To do:
Return every line of the data below word for word, including the punctuation.

Data in this exercise:
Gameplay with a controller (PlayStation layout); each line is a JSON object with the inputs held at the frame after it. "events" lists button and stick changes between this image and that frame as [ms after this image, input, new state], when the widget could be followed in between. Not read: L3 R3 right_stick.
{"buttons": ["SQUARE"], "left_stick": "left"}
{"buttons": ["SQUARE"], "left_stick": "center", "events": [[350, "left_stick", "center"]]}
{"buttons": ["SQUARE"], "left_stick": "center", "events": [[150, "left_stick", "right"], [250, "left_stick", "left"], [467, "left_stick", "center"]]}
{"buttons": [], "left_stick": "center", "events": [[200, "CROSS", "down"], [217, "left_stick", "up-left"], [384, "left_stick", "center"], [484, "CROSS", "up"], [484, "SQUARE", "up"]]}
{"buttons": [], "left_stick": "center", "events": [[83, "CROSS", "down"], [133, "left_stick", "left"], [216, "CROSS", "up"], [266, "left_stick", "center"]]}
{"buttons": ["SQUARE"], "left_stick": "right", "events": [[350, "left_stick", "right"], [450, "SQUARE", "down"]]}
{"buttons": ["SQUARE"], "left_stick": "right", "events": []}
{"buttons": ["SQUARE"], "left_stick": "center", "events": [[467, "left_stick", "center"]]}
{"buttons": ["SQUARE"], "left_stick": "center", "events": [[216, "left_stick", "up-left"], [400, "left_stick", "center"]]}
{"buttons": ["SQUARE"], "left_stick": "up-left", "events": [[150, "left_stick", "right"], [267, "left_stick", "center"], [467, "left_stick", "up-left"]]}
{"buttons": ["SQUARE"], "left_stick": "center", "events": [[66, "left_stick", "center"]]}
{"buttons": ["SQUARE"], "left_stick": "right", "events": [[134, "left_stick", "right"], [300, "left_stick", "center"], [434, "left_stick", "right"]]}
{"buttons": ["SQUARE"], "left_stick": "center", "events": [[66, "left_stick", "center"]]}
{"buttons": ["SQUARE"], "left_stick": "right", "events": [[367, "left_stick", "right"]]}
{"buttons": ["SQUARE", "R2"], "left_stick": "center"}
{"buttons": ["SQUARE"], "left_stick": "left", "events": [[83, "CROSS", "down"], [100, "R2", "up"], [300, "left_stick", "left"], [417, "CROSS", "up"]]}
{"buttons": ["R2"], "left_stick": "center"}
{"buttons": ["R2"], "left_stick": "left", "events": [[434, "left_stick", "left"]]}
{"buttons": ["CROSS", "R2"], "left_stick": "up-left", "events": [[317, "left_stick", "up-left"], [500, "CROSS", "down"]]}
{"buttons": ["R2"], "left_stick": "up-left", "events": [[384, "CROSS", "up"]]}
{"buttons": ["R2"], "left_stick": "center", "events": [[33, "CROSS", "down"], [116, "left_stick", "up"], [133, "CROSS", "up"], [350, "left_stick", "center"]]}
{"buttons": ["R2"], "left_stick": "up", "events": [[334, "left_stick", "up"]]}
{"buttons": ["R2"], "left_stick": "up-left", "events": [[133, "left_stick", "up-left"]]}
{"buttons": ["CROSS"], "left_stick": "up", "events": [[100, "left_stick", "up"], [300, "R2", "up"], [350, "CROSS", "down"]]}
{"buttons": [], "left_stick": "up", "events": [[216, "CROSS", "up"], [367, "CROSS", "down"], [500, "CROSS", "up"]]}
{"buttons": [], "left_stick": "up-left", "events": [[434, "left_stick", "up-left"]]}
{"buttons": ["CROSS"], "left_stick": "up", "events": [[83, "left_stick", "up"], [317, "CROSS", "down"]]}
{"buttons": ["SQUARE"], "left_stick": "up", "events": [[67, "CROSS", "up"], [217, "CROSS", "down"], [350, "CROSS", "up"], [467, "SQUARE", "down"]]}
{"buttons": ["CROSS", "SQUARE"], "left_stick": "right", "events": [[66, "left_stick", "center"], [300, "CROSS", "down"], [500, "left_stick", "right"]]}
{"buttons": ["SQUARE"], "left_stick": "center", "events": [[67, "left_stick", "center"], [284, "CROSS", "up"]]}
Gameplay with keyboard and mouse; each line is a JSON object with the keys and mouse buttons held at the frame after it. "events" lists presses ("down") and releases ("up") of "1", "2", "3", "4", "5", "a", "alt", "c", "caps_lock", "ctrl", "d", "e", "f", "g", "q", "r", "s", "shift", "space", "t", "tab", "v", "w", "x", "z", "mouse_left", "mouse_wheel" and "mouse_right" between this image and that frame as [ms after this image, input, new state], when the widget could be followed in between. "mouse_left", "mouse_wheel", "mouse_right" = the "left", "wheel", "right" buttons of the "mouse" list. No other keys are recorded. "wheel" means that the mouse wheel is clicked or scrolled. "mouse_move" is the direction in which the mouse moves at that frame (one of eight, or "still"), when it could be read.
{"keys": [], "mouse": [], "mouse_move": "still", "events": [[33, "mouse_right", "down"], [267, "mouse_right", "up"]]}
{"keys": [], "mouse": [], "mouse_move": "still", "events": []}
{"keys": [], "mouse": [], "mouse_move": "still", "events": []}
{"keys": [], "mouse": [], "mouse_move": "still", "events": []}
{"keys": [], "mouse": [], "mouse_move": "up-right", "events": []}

Written solution:
Gameplay with a controller (PlayStation layout); each line is a JSON object with the inputs held at the frame after it. "events" lists button and stick changes between this image and that frame as [ms after this image, input, new state], when the widget could be followed in between. Not read: L3 R3 right_stick.
{"buttons": ["SQUARE"], "left_stick": "left"}
{"buttons": ["SQUARE"], "left_stick": "center", "events": [[350, "left_stick", "center"]]}
{"buttons": ["SQUARE"], "left_stick": "center", "events": [[150, "left_stick", "right"], [250, "left_stick", "left"], [467, "left_stick", "center"]]}
{"buttons": [], "left_stick": "center", "events": [[200, "CROSS", "down"], [217, "left_stick", "up-left"], [384, "left_stick", "center"], [484, "CROSS", "up"], [484, "SQUARE", "up"]]}
{"buttons": [], "left_stick": "center", "events": [[83, "CROSS", "down"], [133, "left_stick", "left"], [216, "CROSS", "up"], [266, "left_stick", "center"]]}
{"buttons": ["SQUARE"], "left_stick": "right", "events": [[350, "left_stick", "right"], [450, "SQUARE", "down"]]}
{"buttons": ["SQUARE"], "left_stick": "right", "events": []}
{"buttons": ["SQUARE"], "left_stick": "center", "events": [[467, "left_stick", "center"]]}
{"buttons": ["SQUARE"], "left_stick": "center", "events": [[216, "left_stick", "up-left"], [400, "left_stick", "center"]]}
{"buttons": ["SQUARE"], "left_stick": "up-left", "events": [[150, "left_stick", "right"], [267, "left_stick", "center"], [467, "left_stick", "up-left"]]}
{"buttons": ["SQUARE"], "left_stick": "center", "events": [[66, "left_stick", "center"]]}
{"buttons": ["SQUARE"], "left_stick": "right", "events": [[134, "left_stick", "right"], [300, "left_stick", "center"], [434, "left_stick", "right"]]}
{"buttons": ["SQUARE"], "left_stick": "center", "events": [[66, "left_stick", "center"]]}
{"buttons": ["SQUARE"], "left_stick": "right", "events": [[367, "left_stick", "right"]]}
{"buttons": ["SQUARE", "R2"], "left_stick": "center"}
{"buttons": ["SQUARE"], "left_stick": "left", "events": [[83, "CROSS", "down"], [100, "R2", "up"], [300, "left_stick", "left"], [417, "CROSS", "up"]]}
{"buttons": ["R2"], "left_stick": "center"}
{"buttons": ["R2"], "left_stick": "left", "events": [[434, "left_stick", "left"]]}
{"buttons": ["CROSS", "R2"], "left_stick": "up-left", "events": [[317, "left_stick", "up-left"], [500, "CROSS", "down"]]}
{"buttons": ["R2"], "left_stick": "up-left", "events": [[384, "CROSS", "up"]]}
{"buttons": ["R2"], "left_stick": "center", "events": [[33, "CROSS", "down"], [116, "left_stick", "up"], [133, "CROSS", "up"], [350, "left_stick", "center"]]}
{"buttons": ["R2"], "left_stick": "up", "events": [[334, "left_stick", "up"]]}
{"buttons": ["R2"], "left_stick": "up-left", "events": [[133, "left_stick", "up-left"]]}
{"buttons": ["CROSS"], "left_stick": "up", "events": [[100, "left_stick", "up"], [300, "R2", "up"], [350, "CROSS", "down"]]}
{"buttons": [], "left_stick": "up", "events": [[216, "CROSS", "up"], [367, "CROSS", "down"], [500, "CROSS", "up"]]}
{"buttons": [], "left_stick": "up-left", "events": [[434, "left_stick", "up-left"]]}
{"buttons": ["CROSS"], "left_stick": "up", "events": [[83, "left_stick", "up"], [317, "CROSS", "down"]]}
{"buttons": ["SQUARE"], "left_stick": "up", "events": [[67, "CROSS", "up"], [217, "CROSS", "down"], [350, "CROSS", "up"], [467, "SQUARE", "down"]]}
{"buttons": ["CROSS", "SQUARE"], "left_stick": "right", "events": [[66, "left_stick", "center"], [300, "CROSS", "down"], [500, "left_stick", "right"]]}
{"buttons": ["SQUARE"], "left_stick": "center", "events": [[67, "left_stick", "center"], [284, "CROSS", "up"]]}
Gameplay with keyboard and mouse; each line is a JSON object with the keys and mouse buttons held at the frame after it. "events" lists presses ("down") and releases ("up") of "1", "2", "3", "4", "5", "a", "alt", "c", "caps_lock", "ctrl", "d", "e", "f", "g", "q", "r", "s", "shift", "space", "t", "tab", "v", "w", "x", "z", "mouse_left", "mouse_wheel" and "mouse_right" between this image and that frame as [ms after this image, input, new state], when the widget could be followed in between. "mouse_left", "mouse_wheel", "mouse_right" = the "left", "wheel", "right" buttons of the "mouse" list. No other keys are recorded. "wheel" means that the mouse wheel is clicked or scrolled. "mouse_move" is the direction in which the mouse moves at that frame (one of eight, or "still"), when it could be read.
{"keys": [], "mouse": [], "mouse_move": "still", "events": [[33, "mouse_right", "down"], [267, "mouse_right", "up"]]}
{"keys": [], "mouse": [], "mouse_move": "still", "events": []}
{"keys": [], "mouse": [], "mouse_move": "still", "events": []}
{"keys": [], "mouse": [], "mouse_move": "still", "events": []}
{"keys": [], "mouse": [], "mouse_move": "up-right", "events": []}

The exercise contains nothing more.